JAKARTA - Galeri investasi Bursa Efek Indonesia di Makassar, Sulawesi Selatan telah diresmikan. Galeri investasi ini merupakan galeri yang ke-300 pada seluruh daerah di Indonesia.

Menteri Keuangan Sri Mulyani pun menyempatkan diri untuk melakukan teleconference ke Makassar dalam hari ini. Masyarakat dan pemuda pada daerah tersebut terbilang cukup antusias dengan hadirnya galeri ini.

Baca juga: Wih, Total Dana Himpunan Pasar Modal Capai Rp622 Triliun Dalam 5 Tahun

Menurut Menteri Koordinator bidang Perekonomian Darmin Nasution, jangkauan dari pasar modal memang harus diperluas. Nantinya pasar modal diharapkan dapat menjangkau berbagai daerah di Indonesia.

"Itu semua memperluas basis dan kapasitas, sehingga pasar modal kita itu memang harus terus dipersiapkan supaya jangkauannya lebih luas, kapitalisasinya lebih besar, dan lebih demokratis," kata Darmin di depan Gedung Bursa Efek Indonesia, Jakarta, Minggu (13/8/2017).

Anak muda juga perlu dilirik dalam pasar modal. Namun, Darmin berharap terdapat keseimbangan dalam pasar modal antara penambahan jumlah investor kapitalisasi.

"Anak muda itu di fintech digital secara umum itu juga cukup bergairah, walaupun barang kali kita masih pada tahap mengembangkan startup. Begitu juga di pasar modal, tentu saja harus seimbang antara mengejar investor, tambahan investor, dengan pengembangan kapitalisasi dari pengembangan investasi, yang go public, keseimbangan itu harus dilakukan supaya dia match," ungkapnya.
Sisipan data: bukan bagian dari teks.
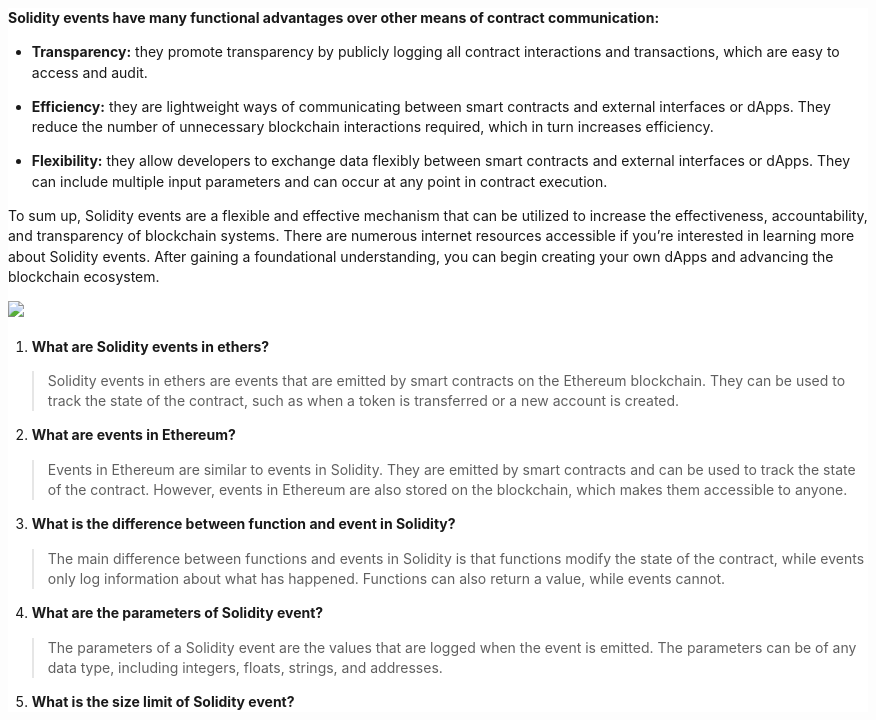 
**Solidity events have many functional advantages over other means of contract communication:**


* **Transparency:** they promote transparency by publicly logging all contract interactions and transactions, which are easy to access and audit.


* **Efficiency:** they are lightweight ways of communicating between smart contracts and external interfaces or dApps. They reduce the number of unnecessary blockchain interactions required, which in turn increases efficiency.


* **Flexibility:** they allow developers to exchange data flexibly between smart contracts and external interfaces or dApps. They can include multiple input parameters and can occur at any point in contract execution.


To sum up, Solidity events are a flexible and effective mechanism that can be utilized to increase the effectiveness, accountability, and transparency of blockchain systems. There are numerous internet resources accessible if you’re interested in learning more about Solidity events. After gaining a foundational understanding, you can begin creating your own dApps and advancing the blockchain ecosystem.




![](https://metana.io/wp-content/uploads/2023/11/FAQs-cuate-1-1024x1024.png)

1. **What are Solidity events in ethers?**



> Solidity events in ethers are events that are emitted by smart contracts on the Ethereum blockchain. They can be used to track the state of the contract, such as when a token is transferred or a new account is created.


2. **What are events in Ethereum?**



> Events in Ethereum are similar to events in Solidity. They are emitted by smart contracts and can be used to track the state of the contract. However, events in Ethereum are also stored on the blockchain, which makes them accessible to anyone.


3. **What is the difference between function and event in Solidity?**



> The main difference between functions and events in Solidity is that functions modify the state of the contract, while events only log information about what has happened. Functions can also return a value, while events cannot.


4. **What are the parameters of Solidity event?**



> The parameters of a Solidity event are the values that are logged when the event is emitted. The parameters can be of any data type, including integers, floats, strings, and addresses.


5. **What is the size limit of Solidity event?**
Baca juga: Ada Dana Desa, Sri Mulyani: Masyarakat Pedesaan Bisa Investasi di Pasar Modal!

Seperti diketahui, BEI hari ini mengadakan peringatan 40 Tahun diaktifkannya kembali Pasar Modal Indonesia. Pada kegiatan ini, juga dilakukan peluncuran Banteng Wulung (IDX Bull Statue).

Menurut Ketua Dewan Komisioner Otoritas Jasa Keuangan Wimboh Santoso, Banteng Wulung ini merupakan icon yang artinya bullish atau naik. Bull Statue yang hampir serupa telah dimiliki oleh bursa-bursa dunia seperti di New York, Amsterdam, Frankfurt, Bulgaria, Shanghai, Shenzhen, Korea, dan Mumbai.
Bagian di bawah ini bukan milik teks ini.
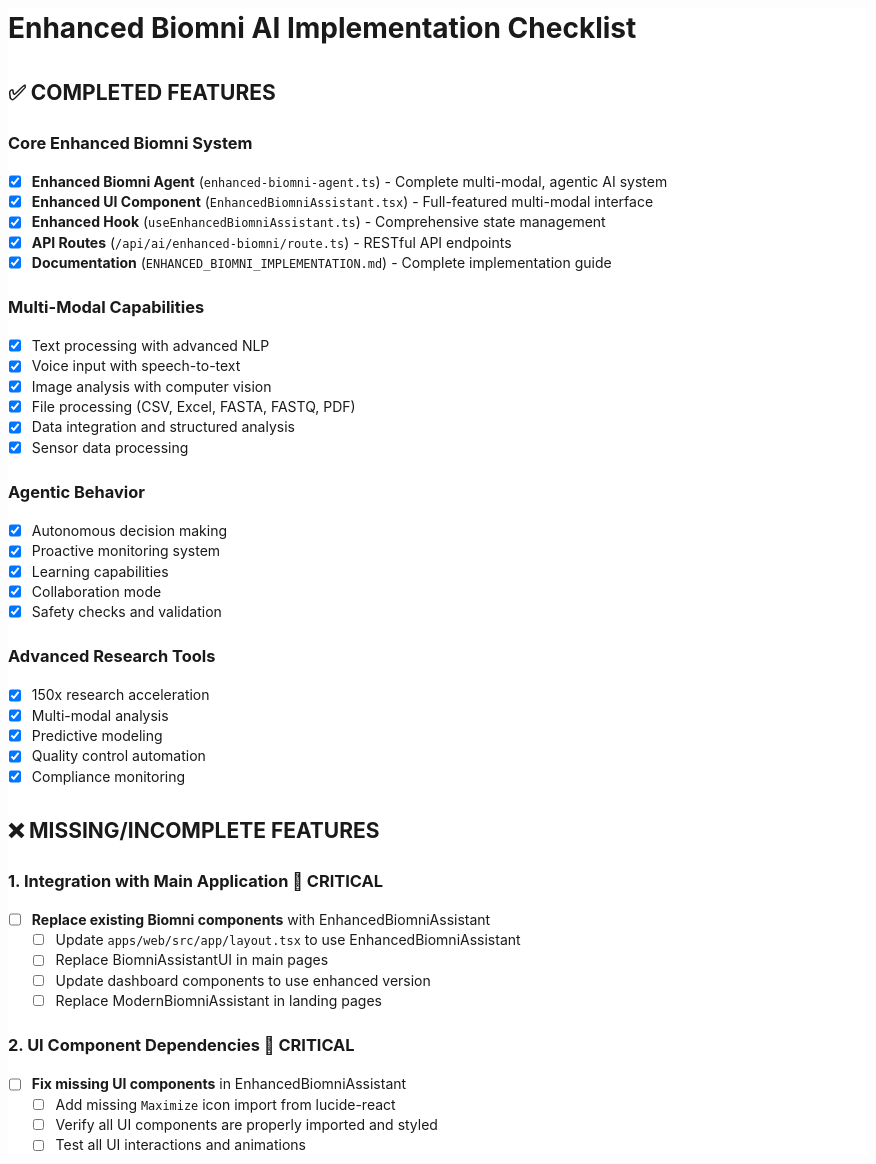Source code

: # Enhanced Biomni AI Implementation Checklist

## ✅ COMPLETED FEATURES

### Core Enhanced Biomni System
- [x] **Enhanced Biomni Agent** (`enhanced-biomni-agent.ts`) - Complete multi-modal, agentic AI system
- [x] **Enhanced UI Component** (`EnhancedBiomniAssistant.tsx`) - Full-featured multi-modal interface
- [x] **Enhanced Hook** (`useEnhancedBiomniAssistant.ts`) - Comprehensive state management
- [x] **API Routes** (`/api/ai/enhanced-biomni/route.ts`) - RESTful API endpoints
- [x] **Documentation** (`ENHANCED_BIOMNI_IMPLEMENTATION.md`) - Complete implementation guide

### Multi-Modal Capabilities
- [x] Text processing with advanced NLP
- [x] Voice input with speech-to-text
- [x] Image analysis with computer vision
- [x] File processing (CSV, Excel, FASTA, FASTQ, PDF)
- [x] Data integration and structured analysis
- [x] Sensor data processing

### Agentic Behavior
- [x] Autonomous decision making
- [x] Proactive monitoring system
- [x] Learning capabilities
- [x] Collaboration mode
- [x] Safety checks and validation

### Advanced Research Tools
- [x] 150x research acceleration
- [x] Multi-modal analysis
- [x] Predictive modeling
- [x] Quality control automation
- [x] Compliance monitoring

## ❌ MISSING/INCOMPLETE FEATURES

### 1. **Integration with Main Application** 🔴 CRITICAL
- [ ] **Replace existing Biomni components** with EnhancedBiomniAssistant
  - [ ] Update `apps/web/src/app/layout.tsx` to use EnhancedBiomniAssistant
  - [ ] Replace BiomniAssistantUI in main pages
  - [ ] Update dashboard components to use enhanced version
  - [ ] Replace ModernBiomniAssistant in landing pages

### 2. **UI Component Dependencies** 🔴 CRITICAL
- [ ] **Fix missing UI components** in EnhancedBiomniAssistant
  - [ ] Add missing `Maximize` icon import from lucide-react
  - [ ] Verify all UI components are properly imported and styled
  - [ ] Test all UI interactions and animations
"Peresmian Banteng Wulung ini merupakan icon tersendiri yang menjadi kebanggaan segenap pelaku pasar modal Indonesia hingga puluhan dekade mendatang," ungkap Wimboh pada kesempatan yang sama.

Pada kesempatan ini juga diluncuran 3 jenis produk terbaru di pasar modal. Tiga instrumen tersebut adalah dua Kontrak Investasi Kolektif-Efek Beragun Aset (KIK EBA) dan satu Reksa Dana Penyertaan Terbatas (RDPT).
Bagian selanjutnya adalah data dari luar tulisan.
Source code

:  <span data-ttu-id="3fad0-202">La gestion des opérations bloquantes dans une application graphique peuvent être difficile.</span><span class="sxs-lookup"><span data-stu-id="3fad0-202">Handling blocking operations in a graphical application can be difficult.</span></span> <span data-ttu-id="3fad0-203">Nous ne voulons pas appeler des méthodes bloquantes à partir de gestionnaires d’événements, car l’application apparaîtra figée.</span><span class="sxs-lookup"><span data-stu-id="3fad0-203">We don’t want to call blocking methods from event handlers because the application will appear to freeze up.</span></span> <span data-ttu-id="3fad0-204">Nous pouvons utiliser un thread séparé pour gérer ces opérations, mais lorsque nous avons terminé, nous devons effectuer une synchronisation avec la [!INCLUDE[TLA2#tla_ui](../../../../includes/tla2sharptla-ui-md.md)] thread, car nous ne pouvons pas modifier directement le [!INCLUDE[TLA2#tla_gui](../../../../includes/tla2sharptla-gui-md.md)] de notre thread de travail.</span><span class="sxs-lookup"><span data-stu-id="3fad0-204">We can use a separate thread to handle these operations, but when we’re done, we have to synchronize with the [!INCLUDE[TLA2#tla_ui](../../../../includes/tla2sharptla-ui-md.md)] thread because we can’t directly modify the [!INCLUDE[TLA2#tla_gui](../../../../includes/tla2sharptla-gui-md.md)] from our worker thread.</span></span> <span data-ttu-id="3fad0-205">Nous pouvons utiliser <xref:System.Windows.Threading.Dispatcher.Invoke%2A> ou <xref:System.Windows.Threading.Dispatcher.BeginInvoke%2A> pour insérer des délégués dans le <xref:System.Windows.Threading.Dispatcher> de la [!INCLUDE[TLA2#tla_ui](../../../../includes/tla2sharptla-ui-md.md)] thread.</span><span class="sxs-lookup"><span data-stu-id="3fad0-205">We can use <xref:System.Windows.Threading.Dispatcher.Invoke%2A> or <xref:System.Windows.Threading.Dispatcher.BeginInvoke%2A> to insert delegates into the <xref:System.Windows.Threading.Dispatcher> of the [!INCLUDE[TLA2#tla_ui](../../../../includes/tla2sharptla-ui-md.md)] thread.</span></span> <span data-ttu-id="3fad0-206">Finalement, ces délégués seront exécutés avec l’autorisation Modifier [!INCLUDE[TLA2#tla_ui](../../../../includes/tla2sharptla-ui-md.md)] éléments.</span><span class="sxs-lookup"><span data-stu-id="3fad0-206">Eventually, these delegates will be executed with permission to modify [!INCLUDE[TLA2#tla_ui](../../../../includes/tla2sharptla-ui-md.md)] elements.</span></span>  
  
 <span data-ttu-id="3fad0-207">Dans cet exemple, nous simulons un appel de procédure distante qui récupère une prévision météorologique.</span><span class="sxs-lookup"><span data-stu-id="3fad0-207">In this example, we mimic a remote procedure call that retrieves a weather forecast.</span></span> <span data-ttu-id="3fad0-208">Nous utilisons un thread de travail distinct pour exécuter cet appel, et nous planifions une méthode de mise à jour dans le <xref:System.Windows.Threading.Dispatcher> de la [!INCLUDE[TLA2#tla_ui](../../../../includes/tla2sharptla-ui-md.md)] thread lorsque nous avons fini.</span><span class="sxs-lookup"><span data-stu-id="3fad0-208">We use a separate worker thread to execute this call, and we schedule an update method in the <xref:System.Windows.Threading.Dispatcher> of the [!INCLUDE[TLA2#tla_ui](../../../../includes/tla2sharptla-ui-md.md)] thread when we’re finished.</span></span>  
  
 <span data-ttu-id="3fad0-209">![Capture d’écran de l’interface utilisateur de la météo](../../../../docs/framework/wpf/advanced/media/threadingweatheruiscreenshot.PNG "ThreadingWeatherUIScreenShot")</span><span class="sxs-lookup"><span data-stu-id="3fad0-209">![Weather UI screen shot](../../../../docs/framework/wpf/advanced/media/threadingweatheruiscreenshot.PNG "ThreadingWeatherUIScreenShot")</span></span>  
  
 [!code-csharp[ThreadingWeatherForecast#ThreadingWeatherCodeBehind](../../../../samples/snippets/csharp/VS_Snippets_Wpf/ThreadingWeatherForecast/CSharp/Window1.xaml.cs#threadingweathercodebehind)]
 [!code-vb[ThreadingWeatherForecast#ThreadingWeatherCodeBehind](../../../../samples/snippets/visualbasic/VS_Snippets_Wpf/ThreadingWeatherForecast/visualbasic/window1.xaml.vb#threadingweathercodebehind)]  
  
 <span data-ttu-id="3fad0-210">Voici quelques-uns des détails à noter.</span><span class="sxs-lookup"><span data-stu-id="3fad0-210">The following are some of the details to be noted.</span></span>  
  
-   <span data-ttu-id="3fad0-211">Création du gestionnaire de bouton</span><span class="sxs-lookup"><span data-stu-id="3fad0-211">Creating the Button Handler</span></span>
KIK EBA yang pertama adalah milik PT PLN dengan total nilai KIK EBA sebesar Rp9,9 triliun. Adapun KIK EBA kedua, diterbitkan oleh PT Jasa Marga Tbk (JSMR) senilai Rp2 triliun. Sementara itu, proyek Bandara Internasional Kertajati juga menghimpun dana dari RDPT senilai Rp900 miliar.

"Peluncuran ketiga produk ini diharapkan akan memberikan dorongan yang sangat besar untuk penerbitan produk-produk pasar modal lainnya yang akan dipergunakan untuk pembangunan, khususnya dalam rangka pembiayaan pembangunan infrastruktur," tukas Wimboh.